Cotton is Uganda’s third largest export crop after coffee and tea, as well as the main source of income for some 250,000 households. After the Ugandan government launching a campaign to support cotton and other local industries many of the farmers, hopes are high that the industry would embrace a boom.
Before the onset of stiff competition from Asia, Uganda’s textile industry had been a flourishing industry way back to the 1960s. There were structures and systems right from growing to marketing cotton, and extension workers could traverse villages teaching farmers how to plant and harvest cotton.

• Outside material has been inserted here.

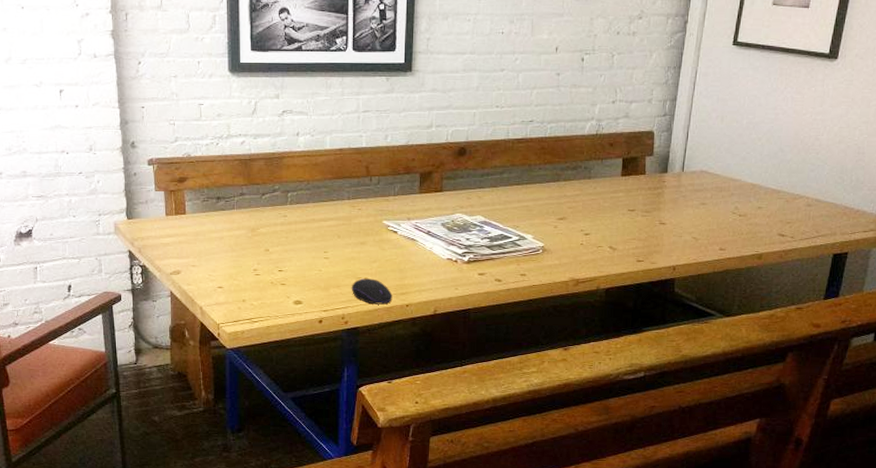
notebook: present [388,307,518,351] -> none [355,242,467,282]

The price of cotton at the farm-gate was paid by the ginneries or co-operatives in most cases, and the government would provide a subsidy. This system always encouraged farmers as a good price was guaranteed.
At the national level there was the Lint Marketing Board (LMB), which had the monopoly to trade in all the lint and cotton seed. As a result, production reached the highest level, of 470,000 bales of lint, in 1969/70, according to government figures.
The government is striving to revamp the sector as the country spends 888 million dollars on annual textile imports, money that would have been used to revamp the industry locally. The government is arguing the crop can still be one of the country’s top foreign exchange earners and generate much of the revenue internally.
Earlier this year, President Yoweri Museveni called for supporting Uganda’s local industries and directed all uniforms for the army, the police and prisons service be bought locally.
Banking on a recent decision by East African Community member states to ban importation of used clothes, Uganda believes it can still reap big from the crop.
The country is already reaping from the available international markets where it can export its textile materials tariff and quota free.
According to CDO, Uganda now has 40 ginneries and a total installed seasonal ginning capacity of around 1 million bales of lint production (200,000 tonnes). This is above the maximum production achieved in the last two decades.
Despite many opportunities awaiting local farmers, The government is urged to help farmers cope with the harsh climate change effects besides declining soil fertility.
As the last two seasons have not been good due to prolonged dry spells and infertile soils, Hence farmers need to be provided with good-quality seeds and fertilizers to ensure good yields.
In 2015, Uganda cotton exports rose to 63,512 tonnes from 40,671 tonnes in 2014, but the value for exported cotton dropped to 20 million U.S. dollars in 2015 from 22 million dollars in 2014.